In the spirit of promoting transparency, I have nothing personal against Darden, its management, or the activist hedge funds. With that being said, Darden was actually the first stock that I purchased back in 2007, and this investment returned approximately 40% in capital appreciation. Guided by my "integrated investing" approach, I have been monitoring Darden over the years, and my research pointed to the unfortunate conclusion that the glory days for Darden are long gone. Darden, once a growth company that delivered tremendous value for its shareholders, has become either a slow grower or a no grower at all. Consequently, this is a point in the life cycle of a company that an "integrated investor" should depart to avoid negative financial consequences.
Further, It is essential to note that there is no assurance to the validity of my research. After all, investment research (similar to medicine) is both an art and a science. Therefore, I might be wrong in my research thesis and Darden would be successful in its turnaround plans. The earnings trend to-be-released could be better than I predicted. The company might also discover alternative solutions to increase the profitability of Red Lobster, Olive Garden, and TSRG. Further, the company might abolish the spinoff plan for Red Lobster. Moreover, Starboard Value and/or Barington Capital might be successful in breaking up Olive Garden beside Red Lobster … and the REIT that would be form could be a success. Similar to my thought process of benefits versus risks when I prescribed medicines to my patients, you should go through your similar thought processes of weighing the benefits of investing in Darden versus the risks if the company fails to implement successful turnaround plans.
The bottom line is that I neither recommend you to short nor to purchase Darden. Instead, I recommend you to sell DRI if it constitutes a significant percent in your portfolio. As I learned from other accomplished fellow SA contributors whose wisdom span beyond that of my own, it is prudent to take profits from Darden and to reallocate it to better investing opportunities available. This way, you could benefit from the power of compounding growth. However, if you decided to hold on Darden in seeing how this story would play out (or if you decided to short the stock) … I suggest that you keep an eye on the company's same stores sale growth, the addition of new stores, and the company's turnaround efforts. It is also critical to monitor the "friction" between the management and the aforementioned activist hedge funds. Lastly, if you have an excellent plan to help rejuvenate the company, I highly recommend you to draft/to send your letter to the management and the activist hedge funds. I would be happy to help you edit your letters.
"Integrity, Ingenuity, Essence … Essentially All Else Follows"
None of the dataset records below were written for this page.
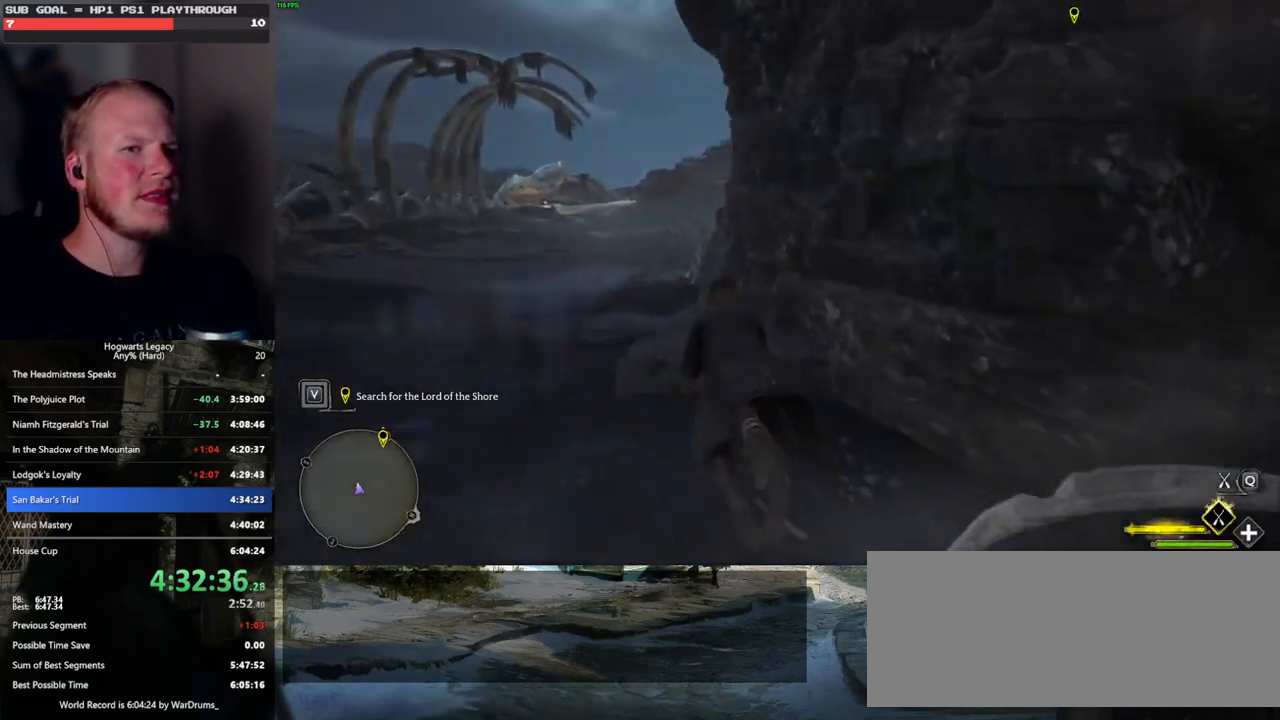
{"keys": ["w"], "mouse": ["left"], "events": [[350, "d", "down"], [400, "space", "up"], [450, "d", "up"]]}
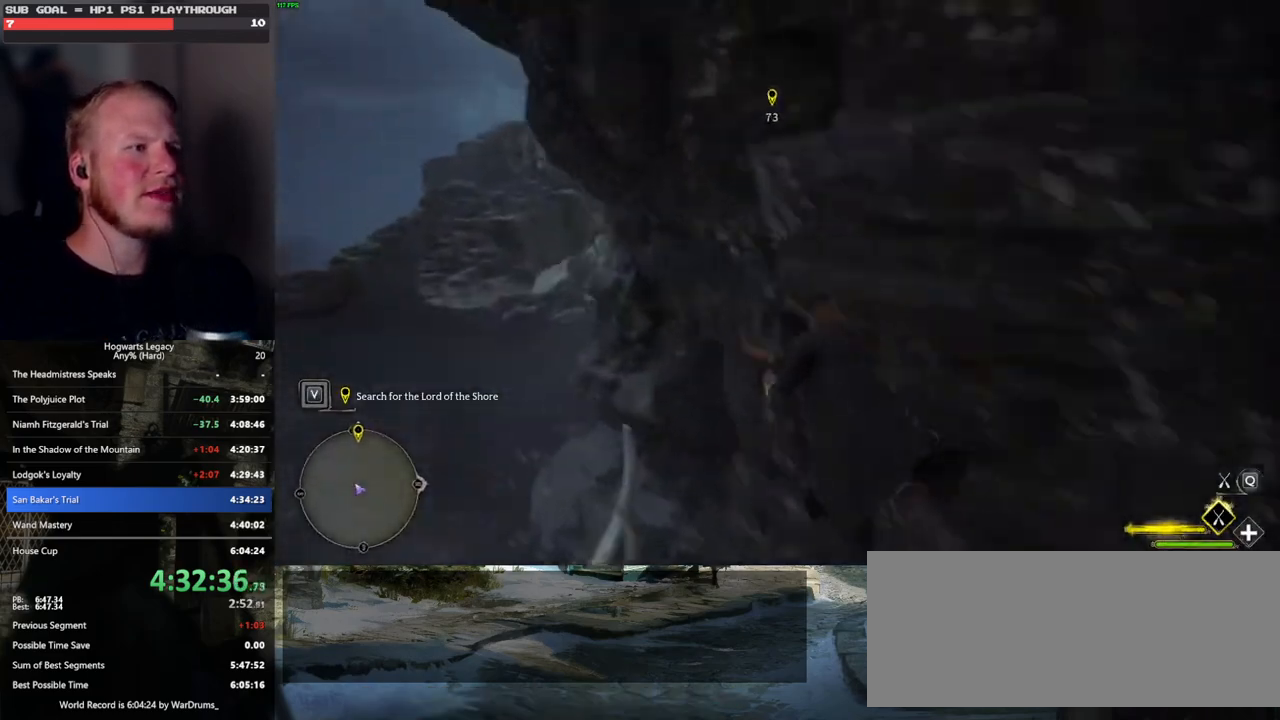
{"keys": ["w"], "mouse": ["left"], "events": []}
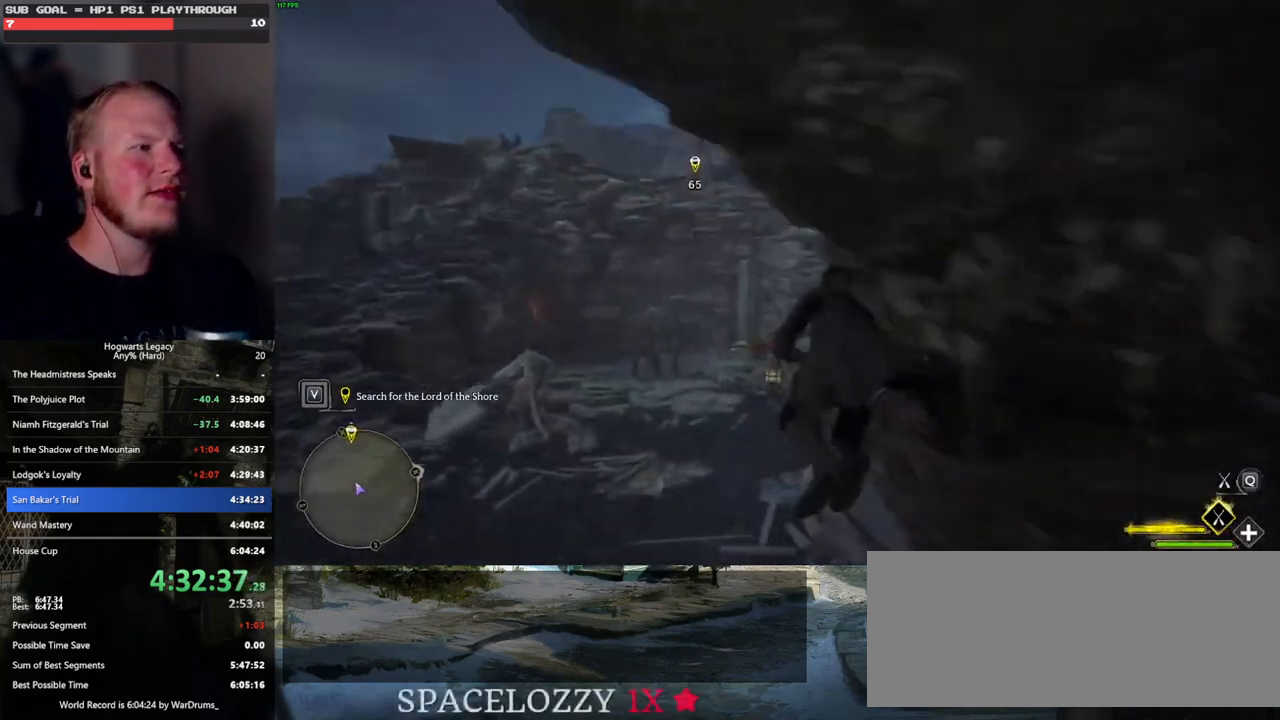
{"keys": ["w"], "mouse": ["left"], "events": [[50, "d", "down"], [150, "d", "up"]]}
Disclosure: I am long CMG, PNRA. I wrote this article myself, and it expresses my own opinions. I am not receiving compensation for it (other than from Seeking Alpha). I have no business relationship with any company whose stock is mentioned in this article. I would like to thank TP for helping me draft up this research. TP analysis has been dead-on accurate thus far. I also wanted to show my gratitude to Peter Lynch for his generosity in sharing his wisdom through his books. Lastly, I would like to show my appreciation to my readers for you guys are the reasons that I write.